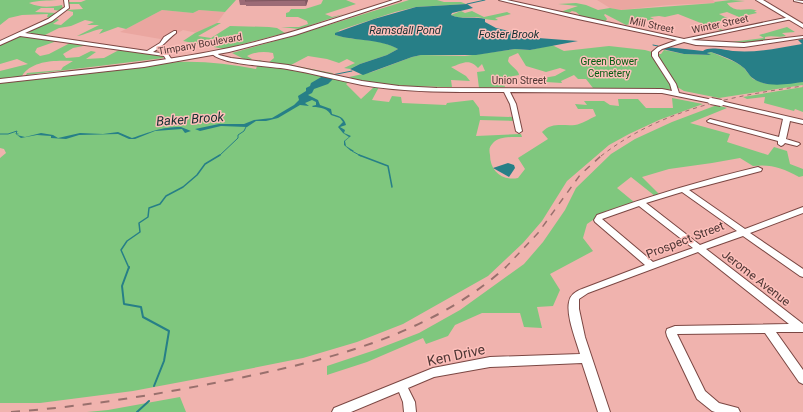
<svg xmlns="http://www.w3.org/2000/svg" width="803" height="412" viewBox="0 0 803 412" font-family="Roboto,sans-serif">
  <style>
    .built { fill: #eaa6a0 }
    .green { fill: #7fc77e }
    .water { fill: #277f87 }
    .lines { fill: none; stroke-linecap: round; stroke-linejoin: round }
    .stream-far2 { stroke: #277f87; stroke-width: 1 }
    .stream-far1 { stroke: #277f87; stroke-width: 1.5 }
    .stream { stroke: #277f87; stroke-width: 2 }
    .minor-casing { stroke: #7b4743; stroke-width: 2 }
    .major-casing { stroke: #7b4743; stroke-width: 2 }
    .minor { fill: #fff; fill-rule: evenodd }
    .major { fill: #fff; fill-rule: evenodd }
    .rail-far2 { stroke: #99706d; stroke-width: 1; stroke-dasharray: 4 4; stroke-linecap: butt }
    .rail-far1 { stroke: #99706d; stroke-width: 1.5; stroke-dasharray: 7 7; stroke-linecap: butt }
    .rail { stroke: #99706d; stroke-width: 2; stroke-dasharray: 9 9; stroke-linecap: butt }
    .minor-bridge-casing { stroke: #7b4743; stroke-width: 8; stroke-linecap: butt }
    .minor-bridge { stroke: #fff; stroke-width: 6 }
    .wall { fill: #9c6b76 }
    .shaded-wall { fill: #7f5760 }
    .building { fill: #b57c89; stroke: #7f5760 }
    .labels { text-anchor: middle; dominant-baseline: central; stroke-width: 3; stroke-linejoin: round; paint-order: stroke }
    .far-street-label { font-size: 10px; fill: #4e3634; stroke: #fdbfba }
    .far-park-label { font-size: 10px; fill: #045d11; stroke: #fdbfba }
    .far-water-label { font-size: 11px; font-style: italic; fill: #132e31; stroke: #fdbfba }
    .street-label { font-size: 12px; fill: #4e3634; stroke: #fdbfba }
    .water-label { font-size: 13px; font-style: italic; fill: #132e31; stroke: #fdbfba }
    .near-street-label { font-size: 14px; fill: #4e3634; stroke: #fdbfba }
  </style>
  <rect width="100%" height="100%" fill="#f0b3ae"/>
  <g class="built">
    <polygon points="597,0 719,0 713,0 716,3 668,5 621,10 610,8"/>
    <polygon points="162,10 193,13 199,10 225,12 217,23 197,33 183,30 166,40 120,32"/>
  </g>
  <g class="green">
    <path d="M0 0H57C47 1 38 0 29 3 40 8 51 7 62 5L63 9 61 11 54 10V8H41L35 12 57 13 51 18 47 17 48 14 22 15 9 18 0 25Z"/>
    <path d="M86 0H236L225 12 199 10 193 13 162 10 126 29 118 27 99 34 103 29C94 29 86 35 77 36L99 25H87L94 22 85 20 71 26 59 28 43 36 23 33 57 19 59 20 53 24 61 25 73 15V12L66 10 83 9 79 4H69L68 2H81Z"/>
    <polygon points="323,0 346,0 356,4 325,14 332,17 344,14 299,29 281,27 299,27 308,24 307,21 298,17 286,17 286,13 289,12 291,9 305,9 321,4"/>
    <path d="M409 0H437L444 2H461L466 4 416 7 395 12 340 30 335 35C355 41 380 38 398 49L387 55 360 64 350 69 344 68 355 63 347 59 339 63 327 59 308 56 291 65 332 73 342 81 349 82 346 84 361 99 374 87H379L372 100 389 102 392 96 401 97 402 103 446 105 447 103 473 100 479 108 480 116 514 117 515 121 480 120 476 136 521 134 522 137C513 137 499 136 493 143 489 147 489 150 490 155 490 171 502 181 518 178L525 169 518 158 548 139 542 132C552 122 562 126 575 125 582 124 589 119 596 116L593 109H578L575 104 587 105 584 101H604L610 105 619 106 618 99H638L646 108H673L672 98 703 104 659 120 629 134 609 145 567 181 542 221 523 243 488 276 403 324 357 342 303 358 218 375 133 391 40 403H0V158L6 153 4 149 0 148V83L178 62C204 61 230 64 256 69L259 60 268 63 274 58 273 53C264 51 254 52 247 56L252 59 248 61 232 53 293 36Z"/>
    <path d="M731 0 745 1 727 3C736 15 747 6 757 11H754L757 13 739 17 727 12 719 14 727 18 742 20 736 21 728 19 710 24 725 31H721L678 14 665 17 659 16 650 17 654 19 626 25 605 14 604 15 607 19 605 22 582 17 576 12 572 11 567 14 560 12 578 6 558 4 576 3 586 5 598 10 610 8 621 10 715 3 714 2Z"/>
    <path d="M461 11 465 13 472 11 484 17 507 12 511 14 495 18 498 20C489 21 484 18 476 17 467 17 459 19 451 15Z"/>
    <polygon points="217,23 221,23 198,36 211,38 230,26 269,27 277,28 285,33 224,49 183,41 195,33"/>
    <path d="M787 27 795 32 782 33 786 36C778 38 773 35 765 37V39L768 40 749 43H728L731 42 764 38 759 35Z"/>
    <path d="M18 36 57 41 37 48 35 52 40 56 49 54 70 43 88 45 73 48 63 54 66 58 79 57 91 51 96 52 86 59 104 58 119 50 162 56 164 58 26 75 27 73 61 70 63 67 73 61C57 60 31 60 22 76L0 79V71L28 64 17 59 0 64V45Z"/>
    <path d="M552 45 564 51 609 46 645 50 659 54H661L664 50 684 54 710 55 707 53 711 52 735 62 743 67 753 79 766 84 803 82V85L719 98 684 91 679 88 667 90 593 88 586 79H578L574 75 561 81 562 83 546 82 543 78 555 76 566 70 560 68 546 72 526 66 518 53 509 57 508 61C510 66 519 70 519 75L502 78 505 87 479 88 477 72 485 71 482 64 478 68C469 58 463 63 451 67L466 76 470 81 451 80 452 87C431 87 365 86 349 77L372 72 412 57 421 55 465 56 515 49 530 50Z"/>
    <polygon points="803,87 803,112 795,109 794,111 764,103 765,97 747,99 743,97"/>
    <path d="M717 105 727 108 690 123 730 134 727 142 768 155 774 147 787 151 790 164 803 169V176L799 177C782 168 772 164 753 166L740 158 712 163 669 169 642 177 659 194 655 196 631 177 617 188 634 202 606 211 587 224 583 238 593 251 550 274 560 290 553 306 537 307 542 328 524 327 520 313H482L455 325 448 336 426 344 423 338 367 362 327 375V366L375 350 419 333 460 310 524 264 543 242 565 210 576 188 611 154 635 139 672 122Z"/>
    <polygon points="180,397 186,412 87,412 108,410"/>
  </g>
  <g class="water">
    <path d="M467 4 473 8 452 13 451 15C461 20 473 16 485 19V22L496 28 538 38 578 41 530 50 515 49 476 55H421L412 57 363 75 350 69 360 64 387 55 398 49C381 39 355 41 335 35V33L374 19 416 7Z"/>
    <path d="M803 39V82C789 84 767 88 754 79 750 77 748 72 744 68 735 60 722 56 711 52L707 53 711 55 684 54 662 49 667 47 703 51C709 46 725 50 733 51 757 53 779 48 802 44L798 40Z"/>
    <path d="M323 76 333 79 328 84 314 89 312 93 308 95 318 100 320 105 331 109 332 114C339 116 344 117 346 125L340 127 345 130 344 133 351 136 345 141 346 146 354 151H351L344 145V141L349 137 343 133 338 127 343 122 340 118 331 115C328 109 321 107 313 107L312 106 316 105V102L312 100 305 103 309 106 300 105 278 118 266 121H256L247 127 221 126 200 131 195 129 219 124H244L254 120 272 118 294 105 299 100 298 96 306 91V88L310 86 311 83Z"/>
    <path d="M181 127 191 131 185 133 182 129 155 131 135 139H129L118 134 79 135 66 139 51 138V136L37 135 21 138 17 135 25 137 41 133 53 135 58 138 80 133 103 134 118 132 132 138C151 132 160 127 181 127Z"/>
    <polygon points="508,163 514,165 515,168 509,177 493,168"/>
  </g>
  <g class="lines">
    <g class="stream-far2">
      <polyline points="467,4 485,0"/>
      <polyline points="653,45 658,46"/>
      <polyline points="332,75 352,71"/>
      <polyline points="0,134 8,134 17,131 16,134 18,134"/>
      <polyline points="352,151 361,156"/>
      <polyline points="219,156 238,138 238,135 244,131 246,127"/>
    </g>
    <g class="stream-far1">
      <polyline points="359,155 388,166 392,187"/>
      <polyline points="129,268 121,250 127,241 140,232 139,223 148,217 149,208 160,204 166,196 183,187 197,175 205,164 220,155"/>
    </g>
    <g class="stream">
      <polyline points="129,267 122,286 124,304 141,307 143,317 169,331 164,361 154,386"/>
      <polyline points="137,412 149,401"/>
    </g>
    <g class="minor-casing">
      <g id="minor">
        <path d="M64 0H68L69 8 52 21 25 33 147 51 160 43 164 37 174 31H176V33C167 40 163 46 153 52L168 54 172 60 167 61 164 56 20 36 0 45V41L48 19 65 7Z"/>
        <path d="M499 0H507L684 39 790 17 792 18V19L691 40 744 43 803 36V38L744 47 696 45 684 42 662 49 658 52V56L676 84 679 93 713 100V102L711 103 662 93 510 92 516 104 522 131 519 133 516 131 510 104 504 92C457 92 409 93 362 85 337 80 312 73 287 69 270 66 222 65 211 53L216 52 219 55 231 58 288 65 362 81 399 86 437 88 662 89 672 91 670 84 652 56V52L658 47 677 40 578 19Z"/>
        <polygon points="794,0 803,1 803,3 794,1"/>
        <polygon points="721,101 803,120 803,124 790,121 786,139 799,143 800,144 797,146 785,143 783,145 781,146 778,144 778,141 708,122 707,121 710,119 779,137 783,119 719,104 719,102"/>
        <path d="M758 167 762 169 761 171 689 190 745 229 803 207V213L750 233 803 269V277L800 276 743 236 706 249 803 324V332H776L803 370V384L799 382 765 333 677 334 705 391 719 403 738 408 740 412H715L712 411 697 399 667 336 666 332 667 329 675 326 789 324 698 252 588 293 579 299V309L585 337 610 412H598L582 363 490 367 434 377 408 388 415 402 416 412H404L403 402 399 392 351 412H332L334 408 433 368 490 357 580 354C576 340 566 316 569 302 570 295 576 291 582 289L645 265 595 222 594 220 597 215C650 196 703 180 758 167ZM682 192 737 231 700 245 646 203ZM639 206 693 248 653 262 602 219Z"/>
      </g>
    </g>
    <g class="major-casing">
      <g id="major">
        <path d="M393 0H401L295 35 229 52 144 67 0 83V79C77 70 154 64 229 48 285 36 339 17 393 0Z"/>
        <polygon points="756,0 763,0 803,24 803,28"/>
      </g>
    </g>
    <use href="#minor" class="minor"/>
    <use href="#major" class="major"/>
    <path class="rail-far2" d="M601 156C660 110 731 96 803 86"/>
    <polyline class="rail-far1" points="505,268 538,233 580,175 602,155"/>
    <path class="rail" d="M11 412C78 407 143 397 209 384 312 364 425 340 506 267"/>
    <g class="minor-bridge-casing">
      <polyline id="minor-bridge" points="711,101 721,103"/>
    </g>
    <use href="#minor-bridge" class="minor-bridge"/>
  </g>
  <polygon class="wall" points="239,0 308,0 306,6 246,6 246,5 240,5"/>
  <polygon class="shaded-wall" points="305,0 308,0 306,6"/>
  <polygon class="building" points="246,0 305,0 245,1"/>
  <g class="labels">
    <g class="far-street-label">
      <text transform="translate(720 24) rotate(-12)">Winter Street</text>
      <text transform="translate(652 25) rotate(12)">Mill Street</text>
      <text transform="translate(200 44) rotate(-10)">Timpany Boulevard</text>
      <text x="519" y="80">Union Street</text>
    </g>
    <g class="far-park-label">
      <text x="609" y="61">Green Bower<tspan x="609" dy="12">Cemetery</tspan></text>
    </g>
    <g class="far-water-label">
      <text x="405" y="30">Ramsdall Pond</text>
      <text x="509" y="34">Foster Brook</text>
    </g>
    <g class="street-label">
      <text transform="translate(685 240) rotate(-21)">Prospect Street</text>
      <text transform="translate(756 278) rotate(38)">Jerome Avenue</text>
    </g>
    <g class="water-label">
      <text transform="translate(190 119) rotate(-4)">Baker Brook</text>
    </g>
    <g class="near-street-label">
      <text transform="translate(456 355) rotate(-12)">Ken Drive</text>
    </g>
  </g>
</svg>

* TASK DESCRIPTION
A complete answer gives every line of the records holding "size".

* ANSWER SECTION
    .far-street-label { font-size: 10px; fill: #4e3634; stroke: #fdbfba }
    .far-park-label { font-size: 10px; fill: #045d11; stroke: #fdbfba }
    .far-water-label { font-size: 11px; font-style: italic; fill: #132e31; stroke: #fdbfba }
    .street-label { font-size: 12px; fill: #4e3634; stroke: #fdbfba }
    .water-label { font-size: 13px; font-style: italic; fill: #132e31; stroke: #fdbfba }
    .near-street-label { font-size: 14px; fill: #4e3634; stroke: #fdbfba }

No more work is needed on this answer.